> **GOAL OF THE EXERCISE**
Would you copy out only the lines from the one with "index pip: (506, 230)" to the end of the records, exactly as they stand?
· · · · · · ·
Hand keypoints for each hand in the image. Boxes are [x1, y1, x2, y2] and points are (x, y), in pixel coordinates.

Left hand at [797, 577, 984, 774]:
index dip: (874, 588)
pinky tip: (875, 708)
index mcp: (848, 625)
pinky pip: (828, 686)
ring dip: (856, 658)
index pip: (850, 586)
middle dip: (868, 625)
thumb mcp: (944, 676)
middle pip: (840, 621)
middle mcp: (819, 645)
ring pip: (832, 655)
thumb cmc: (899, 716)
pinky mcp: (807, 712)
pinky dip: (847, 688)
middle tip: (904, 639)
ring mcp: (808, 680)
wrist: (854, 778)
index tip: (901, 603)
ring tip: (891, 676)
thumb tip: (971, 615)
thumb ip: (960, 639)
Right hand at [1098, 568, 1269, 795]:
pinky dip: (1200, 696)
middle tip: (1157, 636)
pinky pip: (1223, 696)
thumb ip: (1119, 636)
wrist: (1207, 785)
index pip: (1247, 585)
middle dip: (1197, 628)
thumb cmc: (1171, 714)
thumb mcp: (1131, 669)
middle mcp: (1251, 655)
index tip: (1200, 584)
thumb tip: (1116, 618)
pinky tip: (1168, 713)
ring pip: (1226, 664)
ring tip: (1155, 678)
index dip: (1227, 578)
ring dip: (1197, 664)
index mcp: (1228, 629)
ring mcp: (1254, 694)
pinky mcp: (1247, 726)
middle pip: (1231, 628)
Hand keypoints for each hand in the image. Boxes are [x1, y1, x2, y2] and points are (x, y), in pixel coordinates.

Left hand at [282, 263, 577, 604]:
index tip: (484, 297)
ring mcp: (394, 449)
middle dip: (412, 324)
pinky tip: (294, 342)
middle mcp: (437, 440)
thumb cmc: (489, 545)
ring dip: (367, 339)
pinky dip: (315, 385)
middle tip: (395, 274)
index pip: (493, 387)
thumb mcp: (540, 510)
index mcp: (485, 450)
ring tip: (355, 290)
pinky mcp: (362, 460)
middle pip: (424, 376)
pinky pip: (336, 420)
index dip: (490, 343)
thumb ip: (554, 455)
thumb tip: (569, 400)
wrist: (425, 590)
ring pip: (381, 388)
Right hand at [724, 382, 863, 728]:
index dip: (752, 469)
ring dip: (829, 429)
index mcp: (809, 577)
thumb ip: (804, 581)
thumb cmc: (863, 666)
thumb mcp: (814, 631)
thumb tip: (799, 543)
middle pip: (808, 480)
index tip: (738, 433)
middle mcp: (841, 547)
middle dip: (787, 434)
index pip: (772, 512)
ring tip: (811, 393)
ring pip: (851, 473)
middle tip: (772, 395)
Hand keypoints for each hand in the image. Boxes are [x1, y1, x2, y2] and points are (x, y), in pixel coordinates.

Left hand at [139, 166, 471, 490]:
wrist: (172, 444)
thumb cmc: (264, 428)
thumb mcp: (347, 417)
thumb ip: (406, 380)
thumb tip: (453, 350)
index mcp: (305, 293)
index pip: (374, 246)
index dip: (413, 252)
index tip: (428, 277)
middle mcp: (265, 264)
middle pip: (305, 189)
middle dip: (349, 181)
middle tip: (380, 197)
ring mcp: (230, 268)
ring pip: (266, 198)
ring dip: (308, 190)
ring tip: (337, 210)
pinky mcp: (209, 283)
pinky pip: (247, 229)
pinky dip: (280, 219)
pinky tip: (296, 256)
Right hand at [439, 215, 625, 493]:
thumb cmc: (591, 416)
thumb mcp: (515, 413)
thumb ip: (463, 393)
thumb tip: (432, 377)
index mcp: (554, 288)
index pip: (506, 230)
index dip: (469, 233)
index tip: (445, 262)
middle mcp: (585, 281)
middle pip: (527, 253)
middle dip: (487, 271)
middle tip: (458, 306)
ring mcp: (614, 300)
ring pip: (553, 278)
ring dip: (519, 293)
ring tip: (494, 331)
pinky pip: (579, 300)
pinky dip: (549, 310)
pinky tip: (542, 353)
· · · · · · ·
> **REPLY TO THE TASK**
index pip: (506, 230)
index dip: (469, 233)
index tip: (445, 262)
middle mcp: (585, 281)
middle pip: (527, 253)
middle dip: (487, 271)
middle tip: (458, 306)
ring mcp: (614, 300)
ring pip: (553, 278)
ring dip: (519, 293)
ring tip: (494, 331)
pinky pip: (579, 300)
pinky dip: (549, 310)
pinky tip: (542, 353)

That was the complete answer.